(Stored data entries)
=======
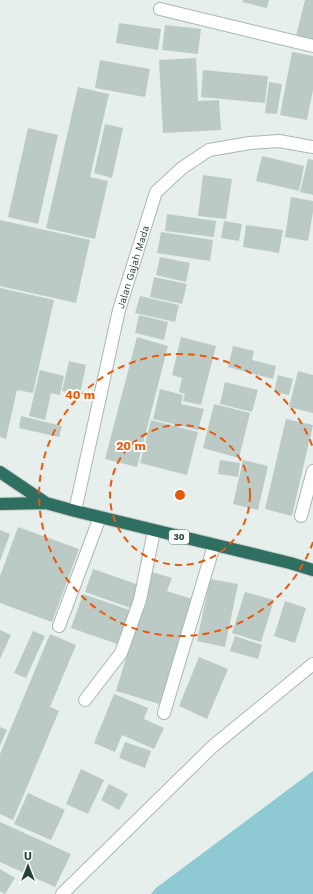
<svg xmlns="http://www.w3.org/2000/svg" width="313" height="894" font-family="'Work Sans',sans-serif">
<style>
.water{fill:#8ec9d4}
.building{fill:#bbcac4}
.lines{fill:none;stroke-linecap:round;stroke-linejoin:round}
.minor-casing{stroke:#a8b8b2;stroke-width:14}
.highway-casing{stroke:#c2cac8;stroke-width:14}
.minor{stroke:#fff;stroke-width:12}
.highway{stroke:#2f6f62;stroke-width:12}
.ring{fill:none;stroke:#e8590c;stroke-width:2;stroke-dasharray:7 5}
.labels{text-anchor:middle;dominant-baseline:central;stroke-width:4;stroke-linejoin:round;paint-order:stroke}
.shield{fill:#f7fbf9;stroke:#637a73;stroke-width:1}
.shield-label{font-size:9px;font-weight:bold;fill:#24423a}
.street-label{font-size:10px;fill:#24423a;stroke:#f7fbf9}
.centre{fill:#e8590c;stroke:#f7fbf9;stroke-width:2}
.ring-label{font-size:12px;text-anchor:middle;font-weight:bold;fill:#e8590c;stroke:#f7fbf9;stroke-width:4;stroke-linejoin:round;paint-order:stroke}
</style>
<rect width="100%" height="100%" fill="#e6efeb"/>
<!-- water -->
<path class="water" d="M313,771V894H151L156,888Z"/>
<!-- building -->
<path class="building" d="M243,0H269L267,8L242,2Z
M305,0H313V41L296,36Z
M119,23L161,29L158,50L116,43Z
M165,25L201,29L198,54L162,50Z
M292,52L313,56V90L307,120L280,115Z
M196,58L198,101L219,100L221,130L163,133L159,60Z
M100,60L150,69L145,97L95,88Z
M203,70L268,76L265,103L201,97Z
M269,82L282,84L277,114L265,113Z
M78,87L109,94L90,177L108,181L95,239L46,228Z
M105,124L123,128L112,178L94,173Z
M28,128L58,135L38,224L8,217Z
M262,156L304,166L299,191L256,181Z
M308,159L313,160V195L300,192Z
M203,175L232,179L226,219L198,216Z
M291,197L313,201V212L308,241L285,237Z
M167,214L216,221L214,237L165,231Z
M0,220L90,240L76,303L0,286Z
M224,221L242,224L239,241L221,238Z
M246,225L283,230L279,253L243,247Z
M161,232L213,240L210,261L157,253Z
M160,257L190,263L186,282L156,275Z
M154,277L187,284L182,304L150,297Z
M0,288L54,300L33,393L17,390L6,439L0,437Z
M140,296L179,305L175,322L135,313Z
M139,315L168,322L164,340L135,333Z
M137,337L168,346L137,467L105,459Z
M181,337L216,346L201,405L183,401L185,394L179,392L182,378L172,375Z
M233,346L254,351L252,360L276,366L273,379L228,367Z
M69,361L86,365L80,394L62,391Z
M40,370L64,376L60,395L51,393L45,420L29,416Z
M298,371L313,375V413L289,407Z
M278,375L293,379L289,395L274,392Z
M225,382L258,390L252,412L220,404Z
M160,389L183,395L181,404L204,409L198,430L153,419Z
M214,404L250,413L239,458L203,448Z
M21,416L62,426L59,437L19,428Z
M286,419L313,425L292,516L265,509Z
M151,420L198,432L187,475L140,463Z
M220,460L240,463L238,477L218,474Z
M243,460L268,466L258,510L233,504Z
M18,527L79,549L52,622L0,603V576Z
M0,530L10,534L0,561Z
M93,569L139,585L131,608L85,592Z
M152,572L172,578L167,591L195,600L163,705L116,691Z
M210,579L238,584L225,647L197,641Z
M245,592L274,600L261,642L232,633Z
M83,594L132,611L120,645L71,628Z
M285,601L306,608L295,643L274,636Z
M0,630L11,635L0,659Z
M33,631L45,636L26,678L14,673Z
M50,634L76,645L50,707L59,711L13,820L0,814V754Z
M235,636L262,645L258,659L230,651Z
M199,657L228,669L207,719L179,706Z
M114,694L148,708L144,719L164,728L154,749L122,735L115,752L94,743Z
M0,727L7,730L0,746Z
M125,742L151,751L145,768L119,758Z
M81,769L104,780L88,814L66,804Z
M109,784L128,794L119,810L101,800Z
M28,793L65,810L51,840L14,824Z
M0,822L71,854L55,887L0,862Z
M0,869L15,878L5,894L0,891Z"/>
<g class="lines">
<defs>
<g id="minor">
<path d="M160,9L313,46"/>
<path id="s1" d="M75,511L119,310L156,192L182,168L209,150L250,143L279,141L313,147"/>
<path d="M301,516L313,471"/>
<path d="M59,626L100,517"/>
<path d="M85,700L121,653L140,600L154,531"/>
<path d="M164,713L214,545"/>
<path d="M62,894L212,747L313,664"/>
</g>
<path id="highway" d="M0,472L46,503L75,511L290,563L313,570
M0,504L46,503"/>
</defs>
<!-- minor casing -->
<use href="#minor" class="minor-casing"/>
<!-- highway casing -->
<use href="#highway" class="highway-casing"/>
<!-- minor -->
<use href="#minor" class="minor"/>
<!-- highway -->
<use href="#highway" class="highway"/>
</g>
<!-- distance rings -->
<g class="ring">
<circle cx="180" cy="495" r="70"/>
<path d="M313 542A141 141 0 1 1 313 448"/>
</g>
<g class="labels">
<!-- shield labels -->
<rect class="shield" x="169" y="530" width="20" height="14" rx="3"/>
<g class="shield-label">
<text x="179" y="537">30</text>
</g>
<!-- street labels -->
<g class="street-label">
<text stroke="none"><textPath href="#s1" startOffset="251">Jalan Gajah Mada</textPath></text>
</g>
</g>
<circle cx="180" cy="495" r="6" class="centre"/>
<g class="ring-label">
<text x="80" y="399">40 m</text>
<text x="131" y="450">20 m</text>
</g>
<!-- north arrow -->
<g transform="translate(28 866)" stroke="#f7fbf9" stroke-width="3" paint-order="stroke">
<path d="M0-3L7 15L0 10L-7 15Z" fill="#24423a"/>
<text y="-6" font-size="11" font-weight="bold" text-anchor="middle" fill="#24423a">U</text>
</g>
</svg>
=======
__PROBLEM__. Could every record be given again exactly, with its pictures left out?

__ANSWER AREA__.
<svg xmlns="http://www.w3.org/2000/svg" width="313" height="894" font-family="'Work Sans',sans-serif">
<style>
.water{fill:#8ec9d4}
.building{fill:#bbcac4}
.lines{fill:none;stroke-linecap:round;stroke-linejoin:round}
.minor-casing{stroke:#a8b8b2;stroke-width:14}
.highway-casing{stroke:#c2cac8;stroke-width:14}
.minor{stroke:#fff;stroke-width:12}
.highway{stroke:#2f6f62;stroke-width:12}
.ring{fill:none;stroke:#e8590c;stroke-width:2;stroke-dasharray:7 5}
.labels{text-anchor:middle;dominant-baseline:central;stroke-width:4;stroke-linejoin:round;paint-order:stroke}
.shield{fill:#f7fbf9;stroke:#637a73;stroke-width:1}
.shield-label{font-size:9px;font-weight:bold;fill:#24423a}
.street-label{font-size:10px;fill:#24423a;stroke:#f7fbf9}
.centre{fill:#e8590c;stroke:#f7fbf9;stroke-width:2}
.ring-label{font-size:12px;text-anchor:middle;font-weight:bold;fill:#e8590c;stroke:#f7fbf9;stroke-width:4;stroke-linejoin:round;paint-order:stroke}
</style>
<rect width="100%" height="100%" fill="#e6efeb"/>
<!-- water -->
<path class="water" d="M313,771V894H151L156,888Z"/>
<!-- building -->
<path class="building" d="M243,0H269L267,8L242,2Z
M305,0H313V41L296,36Z
M119,23L161,29L158,50L116,43Z
M165,25L201,29L198,54L162,50Z
M292,52L313,56V90L307,120L280,115Z
M196,58L198,101L219,100L221,130L163,133L159,60Z
M100,60L150,69L145,97L95,88Z
M203,70L268,76L265,103L201,97Z
M269,82L282,84L277,114L265,113Z
M78,87L109,94L90,177L108,181L95,239L46,228Z
M105,124L123,128L112,178L94,173Z
M28,128L58,135L38,224L8,217Z
M262,156L304,166L299,191L256,181Z
M308,159L313,160V195L300,192Z
M203,175L232,179L226,219L198,216Z
M291,197L313,201V212L308,241L285,237Z
M167,214L216,221L214,237L165,231Z
M0,220L90,240L76,303L0,286Z
M224,221L242,224L239,241L221,238Z
M246,225L283,230L279,253L243,247Z
M161,232L213,240L210,261L157,253Z
M160,257L190,263L186,282L156,275Z
M154,277L187,284L182,304L150,297Z
M0,288L54,300L33,393L17,390L6,439L0,437Z
M140,296L179,305L175,322L135,313Z
M139,315L168,322L164,340L135,333Z
M137,337L168,346L137,467L105,459Z
M181,337L216,346L201,405L183,401L185,394L179,392L182,378L172,375Z
M233,346L254,351L252,360L276,366L273,379L228,367Z
M69,361L86,365L80,394L62,391Z
M40,370L64,376L60,395L51,393L45,420L29,416Z
M298,371L313,375V413L289,407Z
M278,375L293,379L289,395L274,392Z
M225,382L258,390L252,412L220,404Z
M160,389L183,395L181,404L204,409L198,430L153,419Z
M214,404L250,413L239,458L203,448Z
M21,416L62,426L59,437L19,428Z
M286,419L313,425L292,516L265,509Z
M151,420L198,432L187,475L140,463Z
M220,460L240,463L238,477L218,474Z
M243,460L268,466L258,510L233,504Z
M18,527L79,549L52,622L0,603V576Z
M0,530L10,534L0,561Z
M93,569L139,585L131,608L85,592Z
M152,572L172,578L167,591L195,600L163,705L116,691Z
M210,579L238,584L225,647L197,641Z
M245,592L274,600L261,642L232,633Z
M83,594L132,611L120,645L71,628Z
M285,601L306,608L295,643L274,636Z
M0,630L11,635L0,659Z
M33,631L45,636L26,678L14,673Z
M50,634L76,645L50,707L59,711L13,820L0,814V754Z
M235,636L262,645L258,659L230,651Z
M199,657L228,669L207,719L179,706Z
M114,694L148,708L144,719L164,728L154,749L122,735L115,752L94,743Z
M0,727L7,730L0,746Z
M125,742L151,751L145,768L119,758Z
M81,769L104,780L88,814L66,804Z
M109,784L128,794L119,810L101,800Z
M28,793L65,810L51,840L14,824Z
M0,822L71,854L55,887L0,862Z
M0,869L15,878L5,894L0,891Z"/>
<g class="lines">
<defs>
<g id="minor">
<path d="M160,9L313,46"/>
<path id="s1" d="M75,511L119,310L156,192L182,168L209,150L250,143L279,141L313,147"/>
<path d="M301,516L313,471"/>
<path d="M59,626L100,517"/>
<path d="M85,700L121,653L140,600L154,531"/>
<path d="M164,713L214,545"/>
<path d="M62,894L212,747L313,664"/>
</g>
<path id="highway" d="M0,472L46,503L75,511L290,563L313,570
M0,504L46,503"/>
</defs>
<!-- minor casing -->
<use href="#minor" class="minor-casing"/>
<!-- highway casing -->
<use href="#highway" class="highway-casing"/>
<!-- minor -->
<use href="#minor" class="minor"/>
<!-- highway -->
<use href="#highway" class="highway"/>
</g>
<!-- distance rings -->
<g class="ring">
<circle cx="180" cy="495" r="70"/>
<path d="M313 542A141 141 0 1 1 313 448"/>
</g>
<g class="labels">
<!-- shield labels -->
<rect class="shield" x="169" y="530" width="20" height="14" rx="3"/>
<g class="shield-label">
<text x="179" y="537">30</text>
</g>
<!-- street labels -->
<g class="street-label">
<text stroke="none"><textPath href="#s1" startOffset="251">Jalan Gajah Mada</textPath></text>
</g>
</g>
<circle cx="180" cy="495" r="6" class="centre"/>
<g class="ring-label">
<text x="80" y="399">40 m</text>
<text x="131" y="450">20 m</text>
</g>
<!-- north arrow -->
<g transform="translate(28 866)" stroke="#f7fbf9" stroke-width="3" paint-order="stroke">
<path d="M0-3L7 15L0 10L-7 15Z" fill="#24423a"/>
<text y="-6" font-size="11" font-weight="bold" text-anchor="middle" fill="#24423a">U</text>
</g>
</svg>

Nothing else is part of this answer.